Please retype the text of every entry below, keeping each line as it appears. Leave the pictures out of your answer.

### Records
--------------------------------------------------
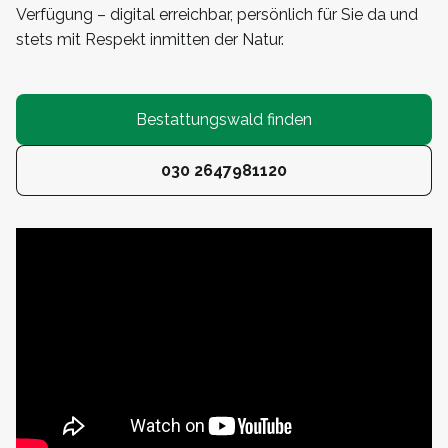
Verfügung – digital erreichbar, persönlich für Sie da und
stets mit Respekt inmitten der Natur.
Bestattungswald finden
030 2647981120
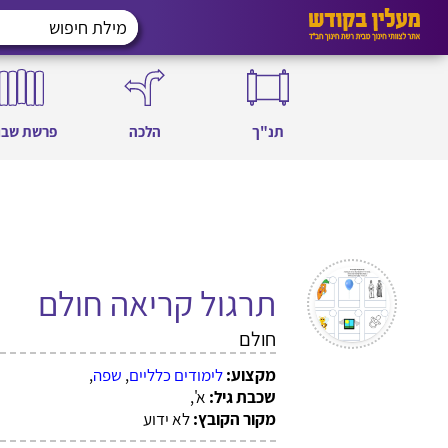
תנ"ך
הלכה
פרשת שבו
תרגול קריאה חולם
חולם
מקצוע:
לימודים כלליים
,
שפה
,
שכבת גיל:
א',
מקור הקובץ:
לא ידוע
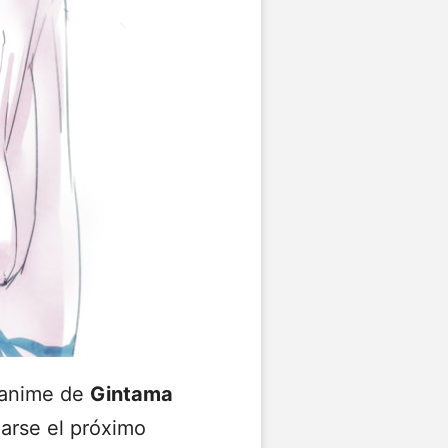
l anime de
Gintama
narse el próximo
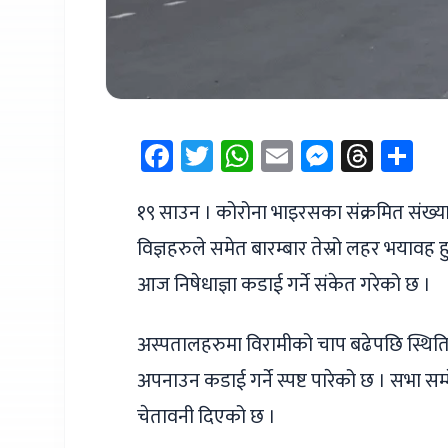
Facebook
Twitter
WhatsApp
Email
Messen
Thre
Sh
१९ साउन । कोरोना भाइरसका संक्रमित संख्या 
विज्ञहरुले समेत बारम्बार तेस्रो लहर भयावह 
आज निषेधाज्ञा कडाई गर्ने संकेत गरेको छ ।
अस्पतालहरुमा विरामीको चाप बढेपछि स्थिति भ
अपनाउन कडाई गर्ने स्पष्ट पारेको छ । सभा सम्मे
चेतावनी दिएको छ ।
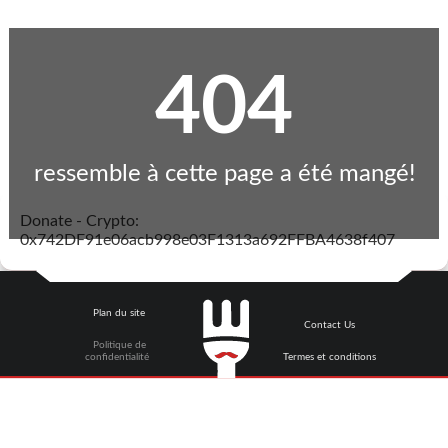
404
ressemble à cette page a été mangé!
Donate - Crypto:
0x742DF91e06acb998e03F1313a692FFBA4638f407
Plan du site
Contact Us
Politique de
confidentialité
Termes et conditions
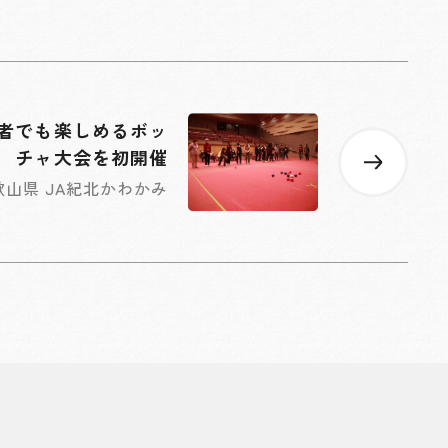
者でも楽しめるボッ
チャ大会を初開催
歌山県 JA紀北かわかみ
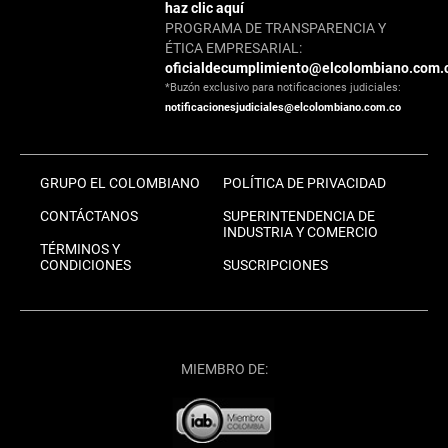
haz clic aquí
PROGRAMA DE TRANSPARENCIA Y
ÉTICA EMPRESARIAL:
oficialdecumplimiento@elcolombiano.com.
*Buzón exclusivo para notificaciones judiciales:
notificacionesjudiciales@elcolombiano.com.co
GRUPO EL COLOMBIANO
POLÍTICA DE PRIVACIDAD
CONTÁCTANOS
SUPERINTENDENCIA DE
INDUSTRIA Y COMERCIO
TÉRMINOS Y
CONDICIONES
SUSCRIPCIONES
MIEMBRO DE:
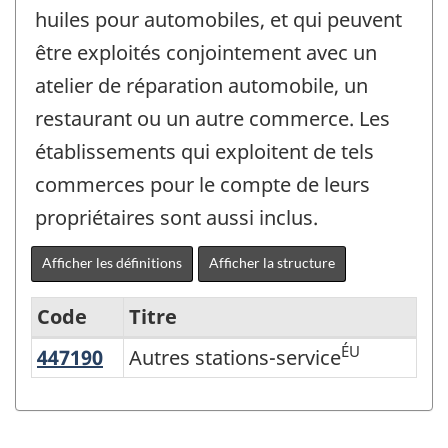
huiles pour automobiles, et qui peuvent
être exploités conjointement avec un
atelier de réparation automobile, un
restaurant ou un autre commerce. Les
établissements qui exploitent de tels
commerces pour le compte de leurs
propriétaires sont aussi inclus.
Afficher les définitions
Afficher la structure
Code
Titre
ÉU
447190
Autres stations-service
Autres stations-service
Variante
du
SCIAN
--------------------------------------------------
### Answer
Verfügung – digital erreichbar, persönlich für Sie da und
stets mit Respekt inmitten der Natur.
Bestattungswald finden
030 2647981120
תנ"ך
הלכה
פרשת שבו
תרגול קריאה חולם
חולם
מקצוע:
לימודים כלליים
,
שפה
,
שכבת גיל:
א',
מקור הקובץ:
לא ידוע
l anime de
Gintama
narse el próximo
Facebook
Twitter
WhatsApp
Email
Messen
Thre
Sh
१९ साउन । कोरोना भाइरसका संक्रमित संख्या 
विज्ञहरुले समेत बारम्बार तेस्रो लहर भयावह 
आज निषेधाज्ञा कडाई गर्ने संकेत गरेको छ ।
अस्पतालहरुमा विरामीको चाप बढेपछि स्थिति भ
अपनाउन कडाई गर्ने स्पष्ट पारेको छ । सभा सम्मे
चेतावनी दिएको छ ।
404
ressemble à cette page a été mangé!
Donate - Crypto:
0x742DF91e06acb998e03F1313a692FFBA4638f407
Plan du site
Contact Us
Politique de
confidentialité
Termes et conditions
者でも楽しめるボッ
チャ大会を初開催
歌山県 JA紀北かわかみ
haz clic aquí
PROGRAMA DE TRANSPARENCIA Y
ÉTICA EMPRESARIAL:
oficialdecumplimiento@elcolombiano.com.
*Buzón exclusivo para notificaciones judiciales:
notificacionesjudiciales@elcolombiano.com.co
GRUPO EL COLOMBIANO
POLÍTICA DE PRIVACIDAD
CONTÁCTANOS
SUPERINTENDENCIA DE
INDUSTRIA Y COMERCIO
TÉRMINOS Y
CONDICIONES
SUSCRIPCIONES
MIEMBRO DE:
huiles pour automobiles, et qui peuvent
être exploités conjointement avec un
atelier de réparation automobile, un
restaurant ou un autre commerce. Les
établissements qui exploitent de tels
commerces pour le compte de leurs
propriétaires sont aussi inclus.
Afficher les définitions
Afficher la structure
Code
Titre
ÉU
447190
Autres stations-service
Autres stations-service
Variante
du
SCIAN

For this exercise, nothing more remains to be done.